In termini economici – ed è questo il punto più importante – risulta
confermata una prospettiva assai diversa delle politiche necessarie per
riordinare il mercato del lavoro. Non si tratta di garantire per sempre
una posizione lavorativa, irrigidendo le strutture organizzative delle
imprese e rendendole obsolete economicamente. Si tratta di garantire un
patrimonio di conoscenze e competenze ai lavoratori: perché possano
impiegare al meglio la propria vita, scegliendo tra esperienze di
successo che sono libere di nascere e di morire, insieme con le imprese
che propongono quelle esperienze. Si tratta di garantire una
flessibilità della vita lavorativa e non di creare una flessibilità del
processo lavorativo che premi l’imprenditore all’interno delle mura
della fabbrica. Perché privare l’imprenditore della sua libertà di
cambiare il processo condanna a morte la fabbrica ed espelle il
lavoratore dal processo.
La tutela proposta dai promotori del referendum è una eutanasia, una
dolce morte prolungata, e non una terapia capace di guarire la lenta
crescita dell’economia europea. Questa flessibilità della vita si può
costruire investendo in educazione e ricerca scientifica: senza
aumentare i vincoli sulla gestione dei processi lavorativi.

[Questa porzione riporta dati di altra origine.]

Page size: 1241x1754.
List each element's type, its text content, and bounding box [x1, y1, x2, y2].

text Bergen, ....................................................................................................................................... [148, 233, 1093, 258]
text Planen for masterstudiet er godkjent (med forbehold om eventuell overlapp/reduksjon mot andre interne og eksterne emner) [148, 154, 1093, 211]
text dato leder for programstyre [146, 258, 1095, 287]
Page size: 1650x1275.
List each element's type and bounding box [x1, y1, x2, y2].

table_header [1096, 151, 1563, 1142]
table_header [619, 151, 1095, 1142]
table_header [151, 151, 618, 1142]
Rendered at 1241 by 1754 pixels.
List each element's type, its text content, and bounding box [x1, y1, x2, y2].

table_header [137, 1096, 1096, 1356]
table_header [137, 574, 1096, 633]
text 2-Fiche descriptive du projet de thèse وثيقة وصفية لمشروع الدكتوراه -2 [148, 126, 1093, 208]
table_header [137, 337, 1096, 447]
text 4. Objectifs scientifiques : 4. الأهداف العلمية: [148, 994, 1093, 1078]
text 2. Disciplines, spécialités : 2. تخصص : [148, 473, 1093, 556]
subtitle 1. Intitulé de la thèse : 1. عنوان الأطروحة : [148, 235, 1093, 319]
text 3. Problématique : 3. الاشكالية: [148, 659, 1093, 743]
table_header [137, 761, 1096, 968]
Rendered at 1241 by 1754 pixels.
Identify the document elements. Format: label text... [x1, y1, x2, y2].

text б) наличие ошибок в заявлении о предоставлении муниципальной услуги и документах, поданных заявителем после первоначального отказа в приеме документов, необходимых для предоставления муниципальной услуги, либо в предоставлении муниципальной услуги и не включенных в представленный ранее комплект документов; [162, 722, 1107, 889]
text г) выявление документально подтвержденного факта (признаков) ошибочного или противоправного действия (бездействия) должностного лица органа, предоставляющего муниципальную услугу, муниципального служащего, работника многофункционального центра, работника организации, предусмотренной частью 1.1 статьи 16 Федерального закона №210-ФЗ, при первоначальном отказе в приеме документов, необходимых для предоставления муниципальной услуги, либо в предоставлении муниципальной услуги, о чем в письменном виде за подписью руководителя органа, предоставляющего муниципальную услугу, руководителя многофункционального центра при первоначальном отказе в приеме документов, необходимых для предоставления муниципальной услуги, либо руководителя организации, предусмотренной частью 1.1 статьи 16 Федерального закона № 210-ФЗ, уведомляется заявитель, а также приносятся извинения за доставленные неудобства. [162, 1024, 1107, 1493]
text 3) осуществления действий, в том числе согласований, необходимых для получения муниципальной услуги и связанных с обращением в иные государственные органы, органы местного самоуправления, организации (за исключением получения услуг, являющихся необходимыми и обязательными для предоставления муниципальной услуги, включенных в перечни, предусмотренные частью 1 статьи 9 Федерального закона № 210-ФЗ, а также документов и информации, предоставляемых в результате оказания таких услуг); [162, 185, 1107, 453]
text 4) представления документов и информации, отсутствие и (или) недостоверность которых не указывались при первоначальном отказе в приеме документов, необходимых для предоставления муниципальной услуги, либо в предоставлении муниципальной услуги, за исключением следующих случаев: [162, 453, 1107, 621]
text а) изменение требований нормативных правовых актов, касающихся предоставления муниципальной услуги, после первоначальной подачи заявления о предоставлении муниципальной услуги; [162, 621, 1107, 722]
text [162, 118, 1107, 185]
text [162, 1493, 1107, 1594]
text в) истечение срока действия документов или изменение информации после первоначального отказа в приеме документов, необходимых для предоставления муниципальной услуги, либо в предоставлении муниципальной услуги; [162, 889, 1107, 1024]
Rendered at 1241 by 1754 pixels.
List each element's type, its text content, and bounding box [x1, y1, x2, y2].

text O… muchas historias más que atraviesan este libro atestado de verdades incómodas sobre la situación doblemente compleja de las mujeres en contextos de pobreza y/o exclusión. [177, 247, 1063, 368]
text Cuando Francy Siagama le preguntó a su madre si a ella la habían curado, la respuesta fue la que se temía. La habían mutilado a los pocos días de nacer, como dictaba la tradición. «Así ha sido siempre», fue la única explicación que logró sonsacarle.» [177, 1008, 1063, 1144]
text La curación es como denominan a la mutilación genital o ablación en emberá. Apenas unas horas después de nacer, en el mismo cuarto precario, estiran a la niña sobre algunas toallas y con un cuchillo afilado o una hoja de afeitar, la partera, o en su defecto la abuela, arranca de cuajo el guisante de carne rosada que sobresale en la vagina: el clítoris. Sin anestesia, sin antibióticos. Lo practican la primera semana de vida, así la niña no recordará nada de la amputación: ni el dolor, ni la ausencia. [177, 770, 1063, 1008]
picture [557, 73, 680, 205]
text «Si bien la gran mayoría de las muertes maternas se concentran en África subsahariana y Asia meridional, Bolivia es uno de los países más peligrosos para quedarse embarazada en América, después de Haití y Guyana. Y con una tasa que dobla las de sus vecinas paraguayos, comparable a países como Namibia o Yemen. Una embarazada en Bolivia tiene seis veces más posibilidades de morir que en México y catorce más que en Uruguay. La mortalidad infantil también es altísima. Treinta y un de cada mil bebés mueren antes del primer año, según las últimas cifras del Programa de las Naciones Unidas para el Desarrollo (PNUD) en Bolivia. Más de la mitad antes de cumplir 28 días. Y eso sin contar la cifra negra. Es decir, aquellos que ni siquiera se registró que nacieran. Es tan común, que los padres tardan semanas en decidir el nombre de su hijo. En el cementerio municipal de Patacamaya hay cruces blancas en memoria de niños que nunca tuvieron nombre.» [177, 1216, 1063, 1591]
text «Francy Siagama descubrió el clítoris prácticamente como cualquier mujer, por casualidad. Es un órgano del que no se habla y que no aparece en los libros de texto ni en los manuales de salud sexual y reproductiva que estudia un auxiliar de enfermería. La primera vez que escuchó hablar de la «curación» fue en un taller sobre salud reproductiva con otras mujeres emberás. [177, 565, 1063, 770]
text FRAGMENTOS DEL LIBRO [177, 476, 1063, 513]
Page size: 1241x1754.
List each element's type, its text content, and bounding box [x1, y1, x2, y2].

Questa
libertà di vivere si garantisce riprogettando gli istituti della
previdenza sociale e la erogazione dei servizi sociali. L’Italia
ritroverà la crescita se cambia la sua sclerotica organizzazione degli
apparati di Welfare e non se, una volta irrigidita la distribuzione dei
servizi di pubblica utilità, decidesse di ingessare anche le condizioni
per produrre le risorse necessarie ad alimentare il benessere.
Disertando la risposta ad un quesito deformato e ridondante la
popolazione italiana, di destra o di sinistra, laburista o liberale che
sia, ha detto chiaramente che vuole discutere di cambiamenti per vivere
e non di pannicelli caldi per morire circondata dalle illusioni.